Se detuvo de repente, completamente disipados los vapores del jerez, pálido y alarmadísimo, y echando con precipitación mano al gabán, exclamó:
-Pues... mi cartera... lo que es mi cartera no va aquí... ¡Puñales, navajas! no está, no está... ¡Aquellas tías ladronas me la habrán cogido! Tres billetes de a cien nada menos... ¡Centellas, chispas! Que no está, te digo... ¡Vamos a sacársela!
-Mire usted bien... -murmuré disimulando a duras penas el tedio y la repugnancia-. Mire usted... ¡No le han robado, qué disparate! Por aquí se me figura que abulta el sobretodo...
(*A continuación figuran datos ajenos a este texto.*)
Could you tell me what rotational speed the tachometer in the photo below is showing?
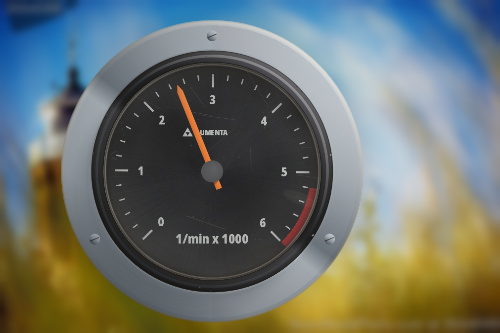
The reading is 2500 rpm
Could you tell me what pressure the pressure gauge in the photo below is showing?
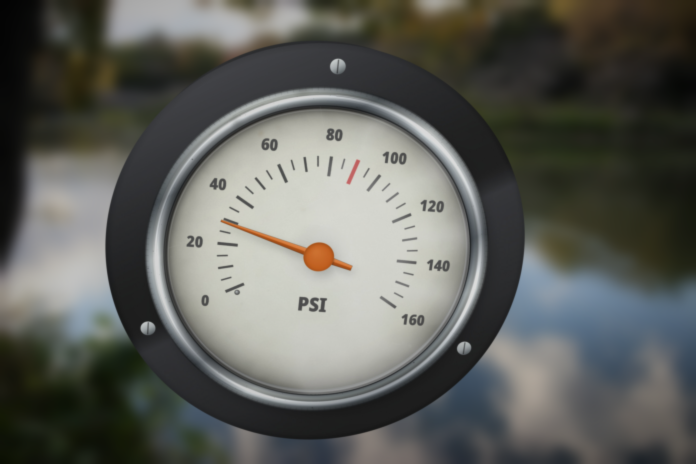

Respiró profundamente: la cartera había parecido. La palpó gozoso y se detuvo bajo la luz de un farol para asegurarse de que el contenido estaba intacto. Recobrado el buen humor, y registrando en los rincones de la cartera, añadió:
-Y para más iba con el dinero el retrato de mi novia. Buena se armaba si me lo pillan. La Belén es muy capaz de picarle los ojos con un alfiler de a ochavo.
Me alargó la fotografía. Era chica, de tarjeta, de esas que se dan a las personas muy queridas, y vi un rostro juvenil, un peinado sencillo, que descubría una frente ancha y convexa, y unos ojos vivos, con un rayo de pasión y voluntad que me sorprendió, pues yo me figuraba a la novia de mi tío apagada y dulce, sometida a todas las imposiciones por su pasividad. Lo que no la encontré fue tan fea como aseguraba mi madre. Tenía una de esas caras que, sin irradiación de belleza, atraen la mirada segunda vez.
Dejé a mi tío a la puerta del hotel y me recogí a horas ya no muy distantes de la del alba. Decir lo que me mareó Portal al día siguiente, sería el cuento de no acabar nunca. Me olfateaba la ropa y luego se relamía exclamando: «¡Ah trucha, perdis, apunte! ¡Odor di femina!». De repente soltó la carcajada: «¿Qué es esto?».
En la pierna izquierda de mi pantalón había pegadas dos cabecitas de angelote, una rosa, una vara de azucenas, y no sé qué atributos más. No hubo remedio sino cantar de plano y hacer una descripción fiel, circunstanciada y afrodisíaca de las artistas en cajas de dulce.